MATERIAL DE ORIGEN →

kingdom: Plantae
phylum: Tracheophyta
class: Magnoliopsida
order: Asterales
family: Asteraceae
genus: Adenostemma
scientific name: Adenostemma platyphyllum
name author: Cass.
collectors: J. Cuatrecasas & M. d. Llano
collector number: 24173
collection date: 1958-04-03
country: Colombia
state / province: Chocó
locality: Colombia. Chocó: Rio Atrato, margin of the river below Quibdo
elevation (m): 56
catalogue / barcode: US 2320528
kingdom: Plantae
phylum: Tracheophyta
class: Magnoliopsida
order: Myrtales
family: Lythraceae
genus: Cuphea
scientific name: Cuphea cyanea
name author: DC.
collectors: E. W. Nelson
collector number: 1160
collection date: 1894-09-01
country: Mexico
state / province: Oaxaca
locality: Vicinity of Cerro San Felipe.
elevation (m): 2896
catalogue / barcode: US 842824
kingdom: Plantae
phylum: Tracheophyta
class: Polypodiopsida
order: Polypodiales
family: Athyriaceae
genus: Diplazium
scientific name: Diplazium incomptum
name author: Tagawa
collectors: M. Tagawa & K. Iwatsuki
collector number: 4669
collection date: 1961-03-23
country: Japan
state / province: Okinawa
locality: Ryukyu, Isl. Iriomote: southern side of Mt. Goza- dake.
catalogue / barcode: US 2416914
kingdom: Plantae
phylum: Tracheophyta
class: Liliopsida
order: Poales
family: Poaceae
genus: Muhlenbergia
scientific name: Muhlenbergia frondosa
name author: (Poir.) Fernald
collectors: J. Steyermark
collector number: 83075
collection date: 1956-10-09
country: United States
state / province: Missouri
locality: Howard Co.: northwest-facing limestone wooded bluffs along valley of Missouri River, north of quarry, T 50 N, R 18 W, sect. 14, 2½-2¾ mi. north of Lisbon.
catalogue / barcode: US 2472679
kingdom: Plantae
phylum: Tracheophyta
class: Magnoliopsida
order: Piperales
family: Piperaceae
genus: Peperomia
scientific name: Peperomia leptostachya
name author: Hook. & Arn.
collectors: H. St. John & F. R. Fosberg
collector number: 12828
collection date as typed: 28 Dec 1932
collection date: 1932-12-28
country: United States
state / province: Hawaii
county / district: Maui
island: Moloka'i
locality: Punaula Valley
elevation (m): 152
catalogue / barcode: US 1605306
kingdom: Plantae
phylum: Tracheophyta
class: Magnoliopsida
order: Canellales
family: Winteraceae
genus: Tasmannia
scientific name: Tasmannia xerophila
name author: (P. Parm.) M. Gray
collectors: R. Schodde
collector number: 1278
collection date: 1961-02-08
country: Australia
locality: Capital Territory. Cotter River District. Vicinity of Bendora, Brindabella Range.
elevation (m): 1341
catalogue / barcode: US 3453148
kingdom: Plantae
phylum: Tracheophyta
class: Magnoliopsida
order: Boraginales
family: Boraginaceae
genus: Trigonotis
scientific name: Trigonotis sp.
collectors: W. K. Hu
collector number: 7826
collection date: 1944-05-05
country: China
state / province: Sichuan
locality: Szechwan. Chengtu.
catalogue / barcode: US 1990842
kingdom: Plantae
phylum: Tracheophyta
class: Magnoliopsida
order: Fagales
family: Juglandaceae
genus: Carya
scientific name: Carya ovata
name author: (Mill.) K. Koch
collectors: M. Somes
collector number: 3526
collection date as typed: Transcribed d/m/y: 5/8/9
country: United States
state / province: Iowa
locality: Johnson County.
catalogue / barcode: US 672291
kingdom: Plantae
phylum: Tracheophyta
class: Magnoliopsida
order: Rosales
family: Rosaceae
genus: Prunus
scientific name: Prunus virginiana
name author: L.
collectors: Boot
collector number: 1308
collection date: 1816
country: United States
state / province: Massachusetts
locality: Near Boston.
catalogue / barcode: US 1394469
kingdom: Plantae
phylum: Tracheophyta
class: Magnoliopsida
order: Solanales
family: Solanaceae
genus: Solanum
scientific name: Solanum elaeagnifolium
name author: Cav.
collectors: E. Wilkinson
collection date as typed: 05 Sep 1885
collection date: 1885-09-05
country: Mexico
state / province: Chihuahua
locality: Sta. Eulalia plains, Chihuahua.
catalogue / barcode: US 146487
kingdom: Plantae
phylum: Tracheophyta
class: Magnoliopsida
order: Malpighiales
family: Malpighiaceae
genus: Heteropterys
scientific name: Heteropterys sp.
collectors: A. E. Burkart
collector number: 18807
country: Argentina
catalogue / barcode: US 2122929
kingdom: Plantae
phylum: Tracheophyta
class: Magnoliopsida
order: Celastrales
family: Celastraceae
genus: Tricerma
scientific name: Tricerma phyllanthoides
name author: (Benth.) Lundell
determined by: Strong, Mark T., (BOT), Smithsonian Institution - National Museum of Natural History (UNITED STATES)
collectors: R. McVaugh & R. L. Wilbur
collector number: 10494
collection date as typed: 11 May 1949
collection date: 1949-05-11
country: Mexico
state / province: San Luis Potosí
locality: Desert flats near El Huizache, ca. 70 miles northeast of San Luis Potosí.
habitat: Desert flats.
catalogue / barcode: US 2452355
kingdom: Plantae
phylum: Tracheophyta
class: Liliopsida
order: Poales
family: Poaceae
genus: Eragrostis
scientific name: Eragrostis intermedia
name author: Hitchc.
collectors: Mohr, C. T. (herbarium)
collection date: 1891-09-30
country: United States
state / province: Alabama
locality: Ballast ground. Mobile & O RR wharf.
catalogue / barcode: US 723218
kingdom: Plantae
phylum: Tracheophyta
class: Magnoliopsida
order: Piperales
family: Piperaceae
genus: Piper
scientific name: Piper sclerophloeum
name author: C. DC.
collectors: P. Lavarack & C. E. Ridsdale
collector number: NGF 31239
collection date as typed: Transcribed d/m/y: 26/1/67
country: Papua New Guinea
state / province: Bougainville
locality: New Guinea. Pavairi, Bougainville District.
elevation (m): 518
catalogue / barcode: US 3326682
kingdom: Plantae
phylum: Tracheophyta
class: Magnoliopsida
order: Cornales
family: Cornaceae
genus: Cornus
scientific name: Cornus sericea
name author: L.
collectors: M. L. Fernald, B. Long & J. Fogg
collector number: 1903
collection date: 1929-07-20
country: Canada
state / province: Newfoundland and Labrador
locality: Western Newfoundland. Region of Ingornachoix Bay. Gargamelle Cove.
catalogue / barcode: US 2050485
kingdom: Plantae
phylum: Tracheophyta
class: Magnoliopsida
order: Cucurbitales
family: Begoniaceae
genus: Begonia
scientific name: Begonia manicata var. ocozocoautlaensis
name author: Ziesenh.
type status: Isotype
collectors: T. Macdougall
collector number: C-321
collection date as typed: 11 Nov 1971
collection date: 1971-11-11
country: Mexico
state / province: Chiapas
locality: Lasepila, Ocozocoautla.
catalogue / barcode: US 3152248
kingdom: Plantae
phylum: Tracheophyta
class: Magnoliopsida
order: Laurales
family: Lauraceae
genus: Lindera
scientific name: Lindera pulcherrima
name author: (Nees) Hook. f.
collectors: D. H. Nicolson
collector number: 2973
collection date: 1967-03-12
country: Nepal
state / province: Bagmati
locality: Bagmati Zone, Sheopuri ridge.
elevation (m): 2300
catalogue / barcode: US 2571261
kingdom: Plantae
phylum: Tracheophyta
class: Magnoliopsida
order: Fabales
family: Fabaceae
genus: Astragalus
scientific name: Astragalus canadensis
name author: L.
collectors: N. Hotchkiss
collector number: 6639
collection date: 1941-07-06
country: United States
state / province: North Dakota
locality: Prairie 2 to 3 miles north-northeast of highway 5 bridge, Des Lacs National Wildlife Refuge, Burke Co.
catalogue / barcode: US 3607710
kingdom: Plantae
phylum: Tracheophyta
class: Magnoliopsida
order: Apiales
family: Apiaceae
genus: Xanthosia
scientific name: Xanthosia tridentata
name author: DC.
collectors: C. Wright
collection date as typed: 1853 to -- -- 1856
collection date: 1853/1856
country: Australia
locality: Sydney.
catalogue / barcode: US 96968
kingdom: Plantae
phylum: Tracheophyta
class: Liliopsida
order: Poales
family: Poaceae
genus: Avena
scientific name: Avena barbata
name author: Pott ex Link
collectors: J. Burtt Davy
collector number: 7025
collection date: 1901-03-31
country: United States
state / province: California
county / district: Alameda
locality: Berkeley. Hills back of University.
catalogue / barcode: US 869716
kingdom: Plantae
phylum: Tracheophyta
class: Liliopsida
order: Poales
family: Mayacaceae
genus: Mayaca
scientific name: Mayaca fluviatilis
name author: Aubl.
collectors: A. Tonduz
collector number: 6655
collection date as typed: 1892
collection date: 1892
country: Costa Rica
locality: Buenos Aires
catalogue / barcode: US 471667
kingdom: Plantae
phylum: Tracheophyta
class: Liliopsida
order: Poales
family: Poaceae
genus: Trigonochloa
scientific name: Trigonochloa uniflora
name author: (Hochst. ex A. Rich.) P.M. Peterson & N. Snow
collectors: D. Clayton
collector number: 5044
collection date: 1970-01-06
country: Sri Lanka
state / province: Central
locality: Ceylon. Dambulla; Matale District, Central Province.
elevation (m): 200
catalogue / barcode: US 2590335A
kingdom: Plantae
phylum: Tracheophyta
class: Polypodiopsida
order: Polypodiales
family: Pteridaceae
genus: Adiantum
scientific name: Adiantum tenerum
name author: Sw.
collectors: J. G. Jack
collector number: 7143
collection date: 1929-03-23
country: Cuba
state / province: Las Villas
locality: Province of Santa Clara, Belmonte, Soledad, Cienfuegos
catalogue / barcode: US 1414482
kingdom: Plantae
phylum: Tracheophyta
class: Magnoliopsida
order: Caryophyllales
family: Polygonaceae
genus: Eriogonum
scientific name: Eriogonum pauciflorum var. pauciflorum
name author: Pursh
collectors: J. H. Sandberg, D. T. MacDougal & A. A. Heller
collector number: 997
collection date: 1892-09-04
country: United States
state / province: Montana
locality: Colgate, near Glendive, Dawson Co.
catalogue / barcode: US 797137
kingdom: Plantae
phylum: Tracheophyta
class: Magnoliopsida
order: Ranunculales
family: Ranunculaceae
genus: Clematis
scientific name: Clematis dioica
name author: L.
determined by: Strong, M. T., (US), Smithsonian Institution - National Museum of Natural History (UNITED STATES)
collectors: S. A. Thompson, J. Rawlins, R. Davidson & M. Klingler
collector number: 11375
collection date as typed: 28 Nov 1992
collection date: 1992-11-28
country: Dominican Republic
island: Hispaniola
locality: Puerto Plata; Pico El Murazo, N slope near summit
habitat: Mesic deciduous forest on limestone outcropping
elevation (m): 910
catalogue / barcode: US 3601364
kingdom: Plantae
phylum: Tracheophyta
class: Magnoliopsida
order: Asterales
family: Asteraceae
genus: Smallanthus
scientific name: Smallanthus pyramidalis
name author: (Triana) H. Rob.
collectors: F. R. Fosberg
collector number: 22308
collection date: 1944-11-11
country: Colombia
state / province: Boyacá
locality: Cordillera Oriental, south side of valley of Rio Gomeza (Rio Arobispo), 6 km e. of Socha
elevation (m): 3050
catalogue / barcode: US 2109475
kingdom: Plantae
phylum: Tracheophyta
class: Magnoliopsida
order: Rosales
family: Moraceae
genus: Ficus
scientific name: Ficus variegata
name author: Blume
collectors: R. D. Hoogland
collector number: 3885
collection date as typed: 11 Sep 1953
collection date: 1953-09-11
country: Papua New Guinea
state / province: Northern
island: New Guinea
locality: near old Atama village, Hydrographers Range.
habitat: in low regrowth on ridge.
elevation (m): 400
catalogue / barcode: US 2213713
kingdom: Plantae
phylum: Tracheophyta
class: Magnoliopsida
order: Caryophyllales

DESCRIPCIÓN DE LA TAREA →
Reproduzca textualmente las líneas del material desde la que contiene "genus: Carya" hasta la que contiene "collector number: 1308", ambas incluidas.

RESPUESTA CORRECTA →
genus: Carya
scientific name: Carya ovata
name author: (Mill.) K. Koch
collectors: M. Somes
collector number: 3526
collection date as typed: Transcribed d/m/y: 5/8/9
country: United States
state / province: Iowa
locality: Johnson County.
catalogue / barcode: US 672291
kingdom: Plantae
phylum: Tracheophyta
class: Magnoliopsida
order: Rosales
family: Rosaceae
genus: Prunus
scientific name: Prunus virginiana
name author: L.
collectors: Boot
collector number: 1308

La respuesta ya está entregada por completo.